[WHAT YOU NEED TO DO]
Say whether each statement below agrees with the text on collaborative editing that follows. For each, answer yes or no and quote the exact words from the text that decide it.
1. With a lock server 200ms away, every keystroke takes a 400ms round trip.
2. Figma locks the document so only one person can edit at a time.
3. If a user's browser crashes while they hold a lock, the lock is freed right away.

[SELECTED EXCERPT]
....
The Collaborative Editing Problem
The Fundamental Problem
Two people are editing the same document. Alice types "Hello" at position 0. At the exact same moment, Bob deletes the character at position 3. Neither knows about the other's edit yet — they're working on their local copies.
When these edits arrive at each other's machines, what happens? If you naively apply both edits, the result depends on the order they're applied — and Alice sees a different document than Bob.
This is the collaborative editing problem: how do you allow multiple users to edit shared state simultaneously and guarantee that everyone ends up with the same result?
It sounds simple. It's one of the hardest problems in distributed systems.
Why Simple Locking Doesn't Work
The first instinct: lock the document. Only one person can edit at a time. Problem solved, right?
Wrong. Locking kills the user experience:
- Granularity: Lock the whole document? Unusable for a 100-page doc with 10 editors. Lock per paragraph? Still frustrating. Lock per character? Absurd overhead.
- Latency: If the lock server is 200ms away, every keystroke has a 400ms round trip (request lock, wait for grant). Nobody types at 2.5 characters per second.
- Dead locks: User A locks paragraph 1, wants to edit paragraph 2. User B has paragraph 2 locked, wants paragraph 1. Deadlock.
- Failure: User locks a section, then their browser crashes. The lock is held until timeout. Other users are blocked.
Google Docs doesn't lock. Figma doesn't lock. Notion doesn't lock. The industry solved this differently — with algorithms that let everyone edit freely and reconcile the mess afterward.
Imagine a whiteboard in a room with 5 people, all drawing simultaneously. Locking is like saying "everyone raise your hand and wait for permission before each stroke." OT is like having a coordinator who watches everyone draw and adjusts their strokes in real-time to avoid conflicts. CRDTs are like giving each person a special pen that mathematically guarantees all drawings converge no matter what order the strokes are applied.
....
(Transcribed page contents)
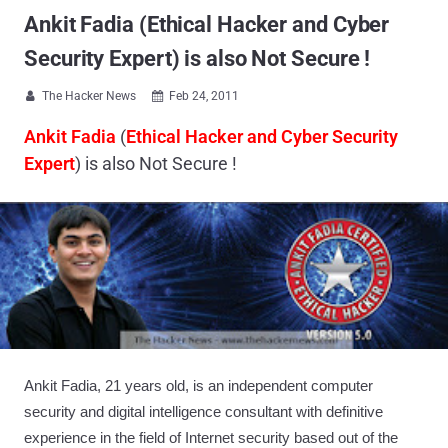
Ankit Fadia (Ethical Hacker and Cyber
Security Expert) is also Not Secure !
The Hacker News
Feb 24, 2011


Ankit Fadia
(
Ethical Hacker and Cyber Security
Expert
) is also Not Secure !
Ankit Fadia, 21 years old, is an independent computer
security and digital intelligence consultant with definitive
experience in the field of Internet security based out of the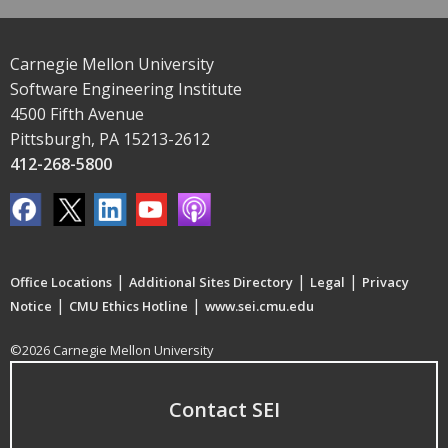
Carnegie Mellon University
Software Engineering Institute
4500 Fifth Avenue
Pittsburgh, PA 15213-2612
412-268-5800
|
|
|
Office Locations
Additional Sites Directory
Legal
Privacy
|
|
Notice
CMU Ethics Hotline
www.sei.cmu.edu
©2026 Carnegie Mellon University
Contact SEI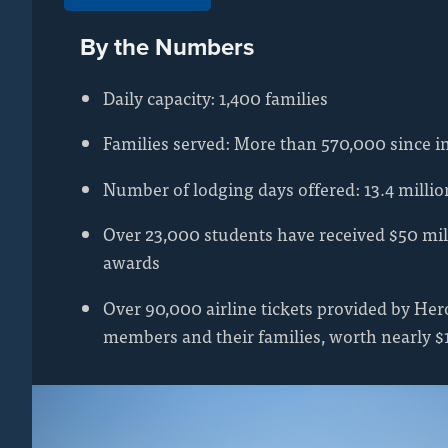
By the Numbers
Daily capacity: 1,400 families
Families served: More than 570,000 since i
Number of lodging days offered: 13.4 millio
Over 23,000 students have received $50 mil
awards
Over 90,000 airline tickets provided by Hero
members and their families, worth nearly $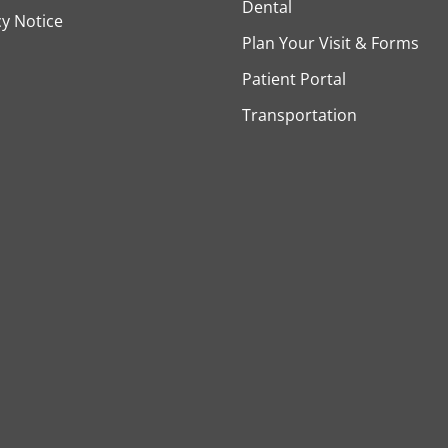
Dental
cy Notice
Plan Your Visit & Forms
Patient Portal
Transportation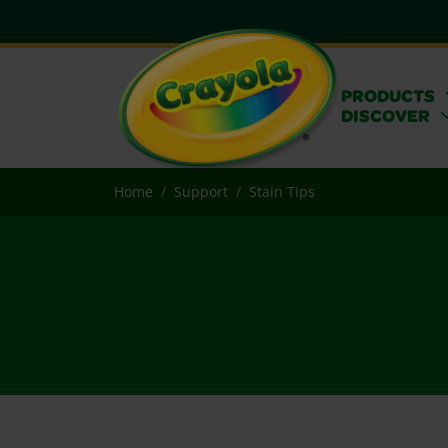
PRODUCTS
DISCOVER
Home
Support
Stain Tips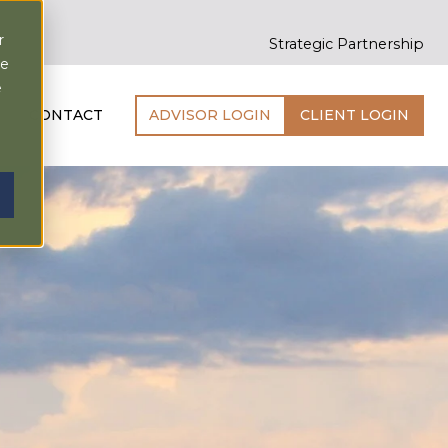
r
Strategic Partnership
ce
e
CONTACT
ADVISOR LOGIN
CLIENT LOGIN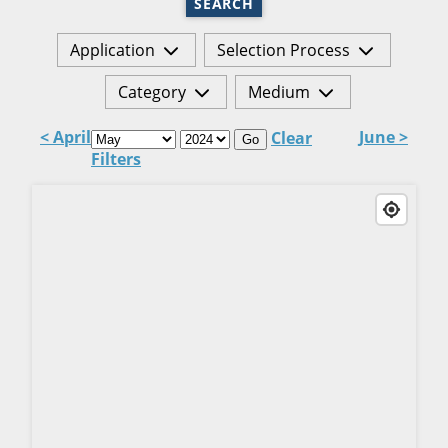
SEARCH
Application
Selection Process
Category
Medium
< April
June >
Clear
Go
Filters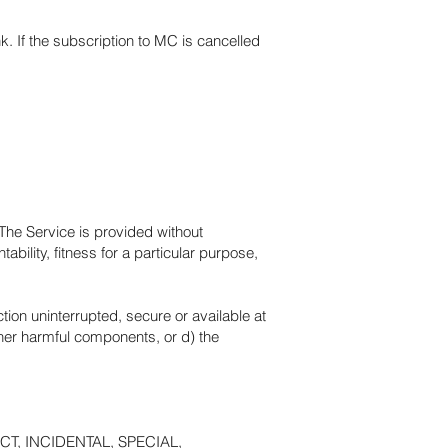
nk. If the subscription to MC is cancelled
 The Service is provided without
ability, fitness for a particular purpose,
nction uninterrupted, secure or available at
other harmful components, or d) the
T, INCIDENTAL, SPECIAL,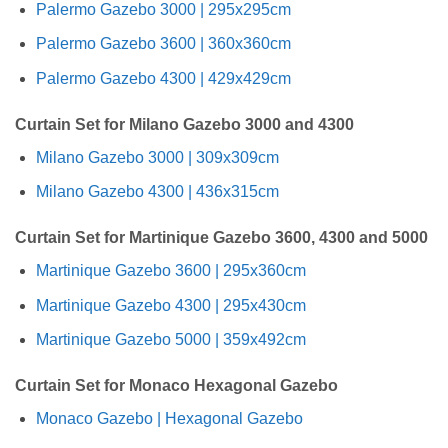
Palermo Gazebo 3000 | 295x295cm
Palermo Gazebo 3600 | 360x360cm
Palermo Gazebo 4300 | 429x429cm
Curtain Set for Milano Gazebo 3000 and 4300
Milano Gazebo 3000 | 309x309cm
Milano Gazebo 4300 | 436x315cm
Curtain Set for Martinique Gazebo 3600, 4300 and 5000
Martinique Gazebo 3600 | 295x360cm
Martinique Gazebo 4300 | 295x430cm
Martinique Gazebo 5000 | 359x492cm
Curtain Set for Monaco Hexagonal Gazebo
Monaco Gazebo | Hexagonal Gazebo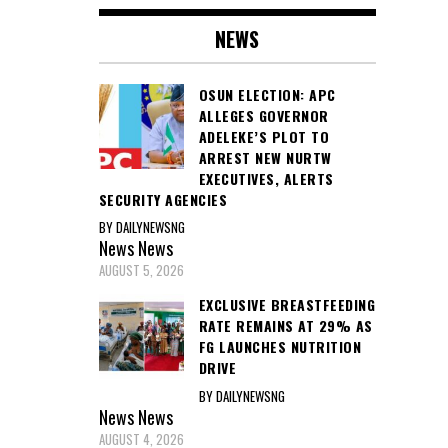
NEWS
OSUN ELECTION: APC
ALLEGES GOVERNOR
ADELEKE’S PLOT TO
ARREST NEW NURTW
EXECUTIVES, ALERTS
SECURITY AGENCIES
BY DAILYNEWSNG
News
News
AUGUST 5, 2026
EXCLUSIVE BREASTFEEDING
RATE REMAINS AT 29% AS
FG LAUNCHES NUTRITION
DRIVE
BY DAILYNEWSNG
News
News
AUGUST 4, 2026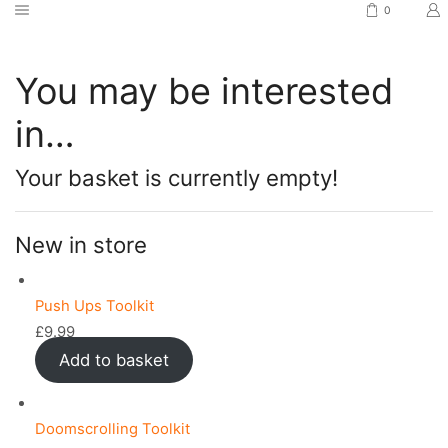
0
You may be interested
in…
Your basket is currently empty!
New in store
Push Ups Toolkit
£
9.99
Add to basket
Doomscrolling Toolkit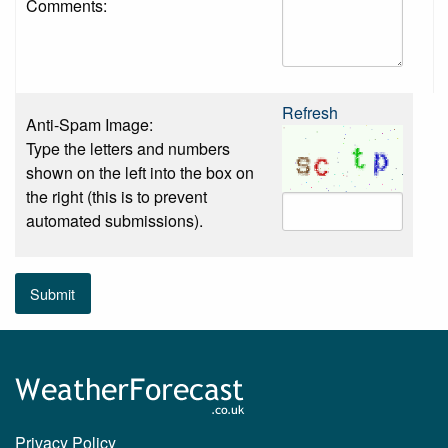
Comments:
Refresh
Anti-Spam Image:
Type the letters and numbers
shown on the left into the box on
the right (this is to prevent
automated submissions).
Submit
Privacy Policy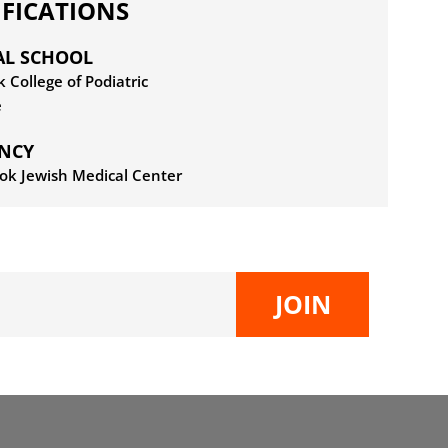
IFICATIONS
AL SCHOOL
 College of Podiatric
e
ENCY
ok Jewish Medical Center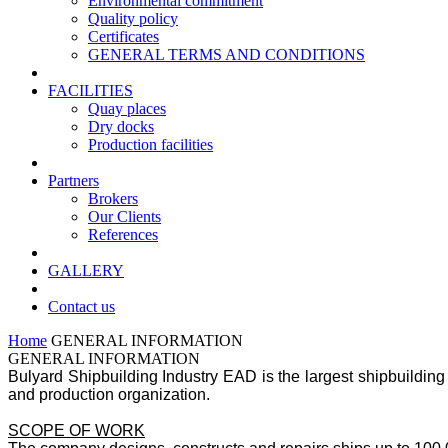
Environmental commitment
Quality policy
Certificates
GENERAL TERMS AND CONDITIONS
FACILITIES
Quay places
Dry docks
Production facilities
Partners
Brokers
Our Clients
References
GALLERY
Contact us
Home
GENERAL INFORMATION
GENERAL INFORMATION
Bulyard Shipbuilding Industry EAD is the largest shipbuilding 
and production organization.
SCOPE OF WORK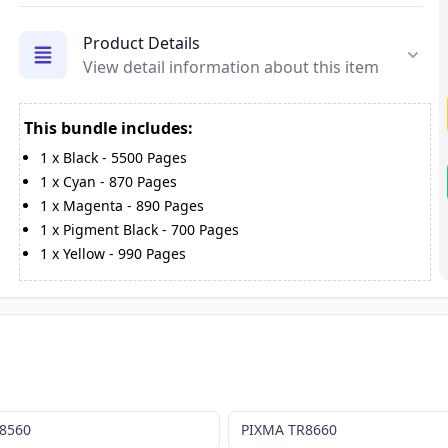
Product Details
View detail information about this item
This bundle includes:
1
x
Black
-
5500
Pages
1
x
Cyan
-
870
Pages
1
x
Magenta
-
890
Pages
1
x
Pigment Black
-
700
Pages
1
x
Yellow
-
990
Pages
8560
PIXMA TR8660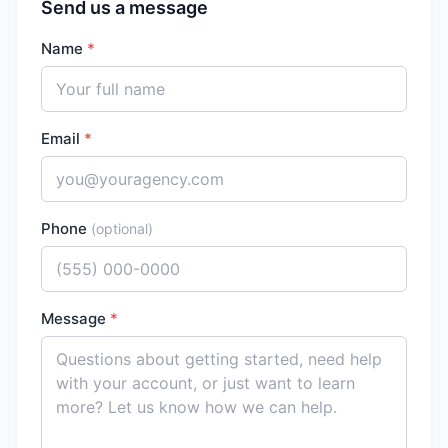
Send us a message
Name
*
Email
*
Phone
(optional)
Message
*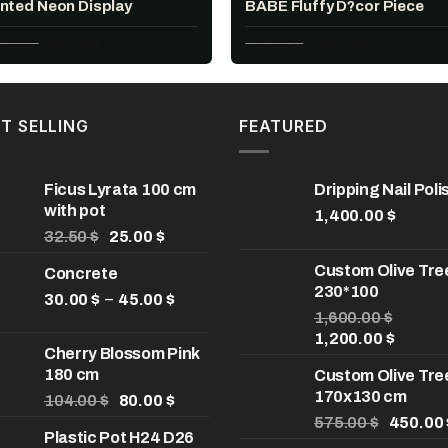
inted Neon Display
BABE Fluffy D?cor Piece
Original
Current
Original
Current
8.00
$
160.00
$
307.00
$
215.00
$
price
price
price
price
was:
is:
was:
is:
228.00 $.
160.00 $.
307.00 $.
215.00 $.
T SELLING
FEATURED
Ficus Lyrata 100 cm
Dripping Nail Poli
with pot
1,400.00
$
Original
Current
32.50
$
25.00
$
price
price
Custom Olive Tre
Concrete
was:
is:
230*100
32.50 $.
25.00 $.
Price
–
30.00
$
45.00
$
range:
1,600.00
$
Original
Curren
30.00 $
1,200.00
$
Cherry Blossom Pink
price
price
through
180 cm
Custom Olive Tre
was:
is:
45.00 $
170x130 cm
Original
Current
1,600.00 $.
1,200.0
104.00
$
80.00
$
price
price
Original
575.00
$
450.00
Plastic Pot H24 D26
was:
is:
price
....
[WRITTEN RESPONSE]
1. Yes: "If the lock server is 200ms away, every keystroke has a 400ms round trip"
2. No: "Figma doesn't lock."
3. No: "The lock is held until timeout."